This speaker was invented by engineers at the BBC in England in the mid-1970s, who needed a compact speaker for monitoring radio recordings and broadcasts, and was designed to meet the BBC’s requirements for a modern monitor speaker.
The entire technical design was based on near-field listening, but the commercialisation of the loudspeaker led to as many as over 60,000 pairs being sold to customers worldwide. And they had no intention of sitting next to a pair of LS3/5As at a mixing console. The qualities of the small speakers were so obvious to people who heard them that they became hugely popular for home use.
More than Rogers had the licence from the BBC to produce the LS3/5A, and KEF, Audiomaster, Spendor, Chartwell, Stirling and Harbeth were among the most widespread suppliers of their versions of the BBC monitor.
Technically, the Rogers loudspeaker wasn’t anything impressive. A foam padded three-piece chassis with fabric-covered grill hid relatively mundane drivers from KEF. Inside the 31cm high cabinet was a complex crossover with 26 components, giving the speaker a system impedance of 15 and in some versions 11 ohms, and an efficiency of a modest 82.5dB.
The sound pressure limit was 95 dB. The small woofer from Kef was a 110 mm B110, while the tweeter was a 19 mm KEF T27 with a dome diaphragm.
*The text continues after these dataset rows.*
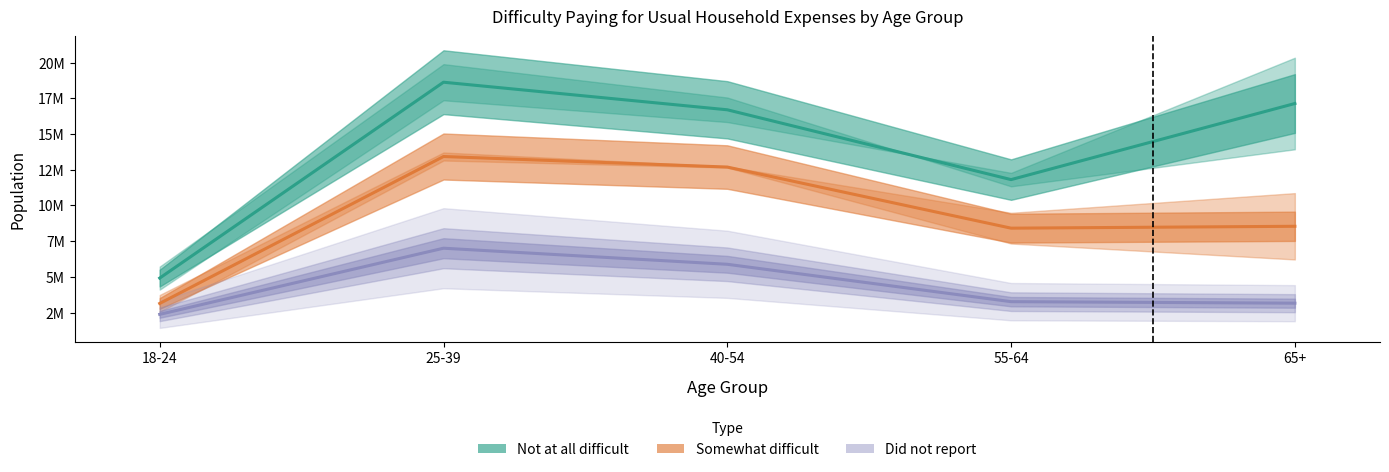

List the labels in order of Not at all difficult value, largest first.

25-39, 65+, 40-54, 55-64, 18-24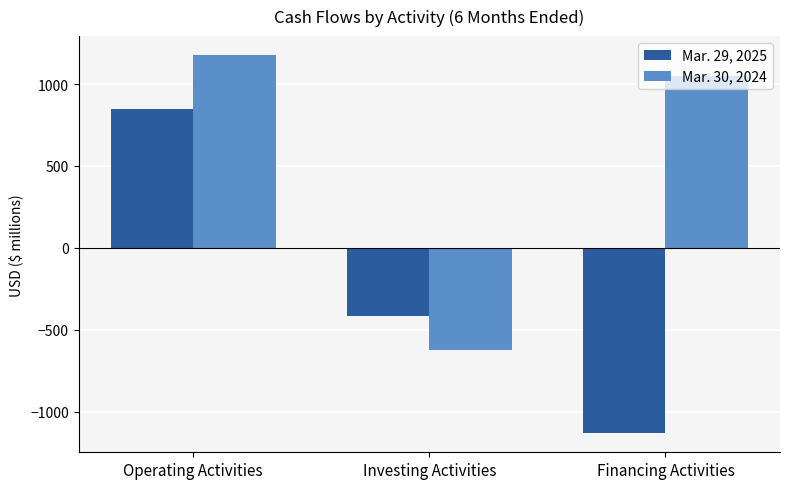

Which series has the widest spread of values?

Mar. 29, 2025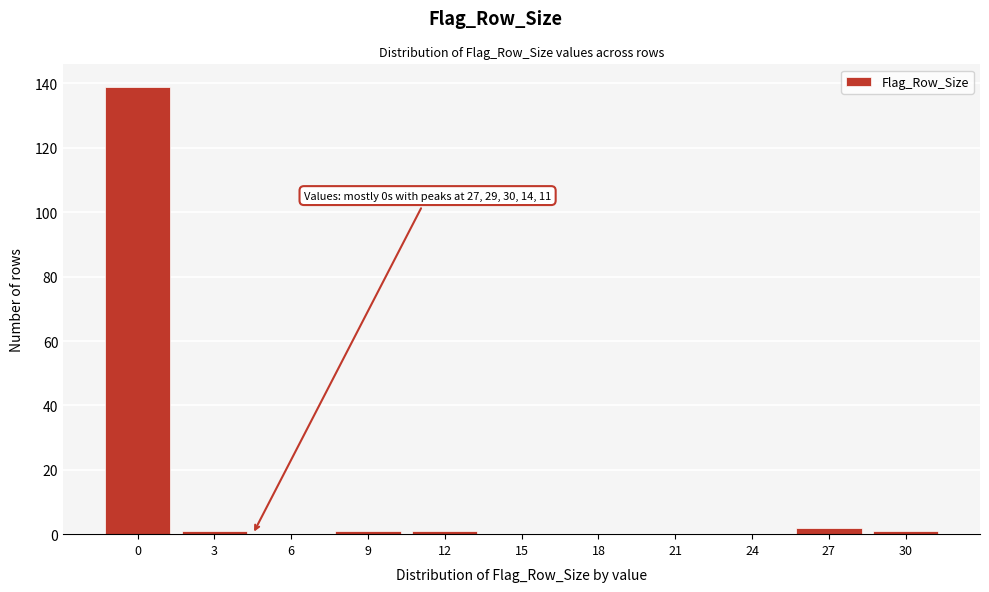

Reading left to right, list all the values displayed in this chart.

0=139	3=1	6=0	9=1	12=1	15=0	18=0	21=0	24=0	27=2	30=1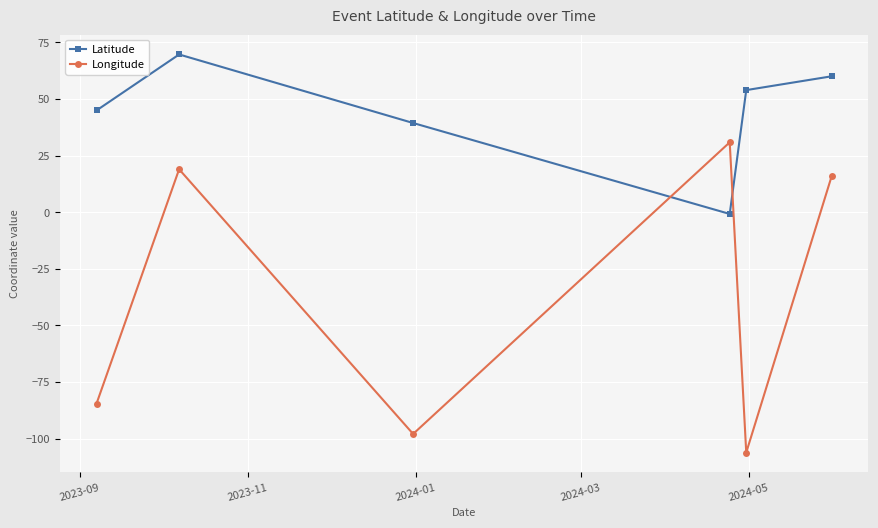

Which series has the widest spread of values?

Longitude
The crossover was optimised for a clean and clear midrange, although many thought – and still think – that the midrange reproduction is somewhat nasal.
The bass response is adjusted in the crossover to give the small speaker a bit of fullness, but they don’t go any deeper than 70-80 Hz at -3 dB.
Later versions of the LS3/5A were of course modernised, design-wise the JR149 is perhaps the coolest, but most stuck to the BBC recipe.
Linn Kan was actually based on the basic design for the LS3/5A, and many believe it is better than the original, however, the fact is that Rogers LS3/5A is the original, and the one collectors are willing to pay for.
Despite its refusal to play loud, the tame bass response, the nasal midrange and the restrained treble.
Those who love an LS3/5A, and there are many thousands of them, will often have several pairs. And they appreciate the brilliant three-dimensionality and, after almost 50 years, very lifelike vocal reproduction.
The consumer market is not exactly overflowing with Rogers loudspeakers, but it is not hard to find nice and well-functioning pairs around €1000 to €1,5000, considerably more for limited editions, and a little less for somewhat battered specimens.
Truly a legendary speaker, whether you like the sound or not.